His latest, The Power of Yes: A dramatist seeks to understand the financial crisis, seems very much along the lines of Stuff Happens in its methodology and is described thusly:

As sub-prime mortgages and toxic securities continued to dominate the headlines,
the National Theatre asked Hare to write an urgent and immediate work to be
staged this autumn that sought to find out what had happened, and why. After meeting with many of the key players from the financial world, he has created this work, which is described as "not so much a play as a jaw-dropping account of how, as the banks went bust, capitalism was replaced by a socialism that bailed out the rich alone."

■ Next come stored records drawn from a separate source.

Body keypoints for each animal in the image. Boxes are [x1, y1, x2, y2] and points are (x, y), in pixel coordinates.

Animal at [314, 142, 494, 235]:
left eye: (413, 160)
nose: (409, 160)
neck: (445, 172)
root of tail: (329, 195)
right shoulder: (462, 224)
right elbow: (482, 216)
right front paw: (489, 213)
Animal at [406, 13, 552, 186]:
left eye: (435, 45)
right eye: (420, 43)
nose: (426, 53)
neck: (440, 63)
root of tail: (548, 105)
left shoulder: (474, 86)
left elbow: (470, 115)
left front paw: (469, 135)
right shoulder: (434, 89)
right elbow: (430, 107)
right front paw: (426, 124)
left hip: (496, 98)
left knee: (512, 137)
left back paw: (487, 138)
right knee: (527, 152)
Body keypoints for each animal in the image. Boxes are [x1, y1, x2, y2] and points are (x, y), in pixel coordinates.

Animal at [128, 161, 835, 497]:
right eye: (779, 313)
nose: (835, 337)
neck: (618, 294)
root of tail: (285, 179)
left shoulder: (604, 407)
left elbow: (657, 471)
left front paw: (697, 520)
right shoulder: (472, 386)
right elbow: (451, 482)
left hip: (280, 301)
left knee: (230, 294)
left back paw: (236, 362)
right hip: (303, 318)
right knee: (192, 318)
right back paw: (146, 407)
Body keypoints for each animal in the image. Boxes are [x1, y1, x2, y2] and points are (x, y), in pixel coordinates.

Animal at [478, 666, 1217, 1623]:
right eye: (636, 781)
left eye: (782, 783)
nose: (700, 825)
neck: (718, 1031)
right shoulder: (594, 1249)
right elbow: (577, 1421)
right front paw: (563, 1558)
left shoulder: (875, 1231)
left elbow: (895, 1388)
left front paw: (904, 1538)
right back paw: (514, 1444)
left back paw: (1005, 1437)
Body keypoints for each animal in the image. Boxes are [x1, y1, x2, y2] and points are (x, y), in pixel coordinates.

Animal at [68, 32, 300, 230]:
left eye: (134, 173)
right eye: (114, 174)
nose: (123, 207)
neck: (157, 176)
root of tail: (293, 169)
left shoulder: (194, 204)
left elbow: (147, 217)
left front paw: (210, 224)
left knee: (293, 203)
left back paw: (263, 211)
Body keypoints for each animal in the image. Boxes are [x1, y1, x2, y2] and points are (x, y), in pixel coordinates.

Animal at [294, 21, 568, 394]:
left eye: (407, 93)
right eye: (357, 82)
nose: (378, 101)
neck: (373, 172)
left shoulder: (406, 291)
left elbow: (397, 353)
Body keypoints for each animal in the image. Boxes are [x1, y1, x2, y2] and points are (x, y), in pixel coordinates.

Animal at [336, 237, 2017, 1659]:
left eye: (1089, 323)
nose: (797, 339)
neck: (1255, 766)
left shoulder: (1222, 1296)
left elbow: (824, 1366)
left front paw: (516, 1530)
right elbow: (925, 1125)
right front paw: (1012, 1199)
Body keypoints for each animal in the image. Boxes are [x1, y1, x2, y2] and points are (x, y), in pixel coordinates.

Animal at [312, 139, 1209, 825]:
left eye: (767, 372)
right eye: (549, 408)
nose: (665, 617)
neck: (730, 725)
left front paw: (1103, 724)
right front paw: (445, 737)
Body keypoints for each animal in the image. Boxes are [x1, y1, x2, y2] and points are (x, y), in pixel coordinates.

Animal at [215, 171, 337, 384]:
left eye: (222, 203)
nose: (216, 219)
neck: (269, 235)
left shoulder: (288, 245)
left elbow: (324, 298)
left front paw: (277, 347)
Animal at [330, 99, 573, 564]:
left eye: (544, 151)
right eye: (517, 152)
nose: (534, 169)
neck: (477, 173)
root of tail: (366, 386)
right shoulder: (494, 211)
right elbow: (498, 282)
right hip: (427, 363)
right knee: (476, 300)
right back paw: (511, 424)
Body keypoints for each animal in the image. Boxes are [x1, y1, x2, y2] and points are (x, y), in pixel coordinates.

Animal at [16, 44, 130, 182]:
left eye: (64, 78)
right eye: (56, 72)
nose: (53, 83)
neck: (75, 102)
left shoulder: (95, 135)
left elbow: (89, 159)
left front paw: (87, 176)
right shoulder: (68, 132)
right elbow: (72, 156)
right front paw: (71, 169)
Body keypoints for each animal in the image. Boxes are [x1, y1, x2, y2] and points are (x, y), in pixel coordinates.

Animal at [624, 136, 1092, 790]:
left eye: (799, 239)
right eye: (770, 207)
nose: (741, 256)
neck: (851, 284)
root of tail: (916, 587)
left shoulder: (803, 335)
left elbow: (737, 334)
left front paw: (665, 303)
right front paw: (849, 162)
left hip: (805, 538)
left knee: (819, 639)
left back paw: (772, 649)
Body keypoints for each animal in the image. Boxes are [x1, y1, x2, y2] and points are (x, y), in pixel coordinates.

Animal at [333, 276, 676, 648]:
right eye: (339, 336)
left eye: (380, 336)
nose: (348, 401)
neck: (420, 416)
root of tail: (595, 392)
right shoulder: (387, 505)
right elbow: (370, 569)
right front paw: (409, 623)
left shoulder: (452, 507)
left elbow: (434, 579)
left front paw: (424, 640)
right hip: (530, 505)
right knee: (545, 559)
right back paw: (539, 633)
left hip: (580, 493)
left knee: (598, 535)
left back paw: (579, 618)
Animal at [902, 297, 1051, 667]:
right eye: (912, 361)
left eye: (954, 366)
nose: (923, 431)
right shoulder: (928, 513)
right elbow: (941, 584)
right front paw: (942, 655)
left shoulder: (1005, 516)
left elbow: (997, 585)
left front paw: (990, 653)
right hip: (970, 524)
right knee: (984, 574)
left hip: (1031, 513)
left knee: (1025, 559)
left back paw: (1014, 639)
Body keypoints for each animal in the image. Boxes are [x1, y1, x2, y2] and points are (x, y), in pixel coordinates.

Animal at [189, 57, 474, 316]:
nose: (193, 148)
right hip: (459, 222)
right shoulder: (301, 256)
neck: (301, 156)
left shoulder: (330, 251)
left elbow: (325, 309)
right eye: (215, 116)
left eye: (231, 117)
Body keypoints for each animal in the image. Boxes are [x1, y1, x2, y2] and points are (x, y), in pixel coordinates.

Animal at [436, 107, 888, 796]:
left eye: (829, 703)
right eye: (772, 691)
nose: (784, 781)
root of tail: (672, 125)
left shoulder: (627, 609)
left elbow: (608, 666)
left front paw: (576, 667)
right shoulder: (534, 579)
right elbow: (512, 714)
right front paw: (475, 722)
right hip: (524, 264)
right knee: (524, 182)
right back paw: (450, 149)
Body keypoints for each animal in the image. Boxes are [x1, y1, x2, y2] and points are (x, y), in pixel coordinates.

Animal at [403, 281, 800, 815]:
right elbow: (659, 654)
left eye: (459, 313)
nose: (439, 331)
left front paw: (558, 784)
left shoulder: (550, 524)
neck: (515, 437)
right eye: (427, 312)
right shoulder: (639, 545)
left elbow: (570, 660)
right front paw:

Actually, maybe the credit should go to the National. They're certainly not shy in using the power of "commissioning." And while it would be nice to give that job to a less overexposed playwright...maybe someone on these shores will take up that idea?


Anonymous said...

I dispute the facile assumption that writing a play about a current/recent event makes it more relevant to the human condition. Maybe, maybe not. A play about, oh, I don't know, Albigensian heretics might prove just as timely and impactful. It's not the what, it's the how.

macrogers said...

It's an interesting paradox with Hare - he criticizes the powerful while fetishizing them. He's absolutely in love with corrupt, powerful characters. Watching or reading his plays, I feel a voyeuristic thrill if seeing inside the corridors of power more often than I feel outrage.

You make a good point about giving the job to a less overexposed playwright, but while that playwright might bring a much-needed stylistic freshness to the commission, they might not have the access to power that Hare has cultivated throughout his career.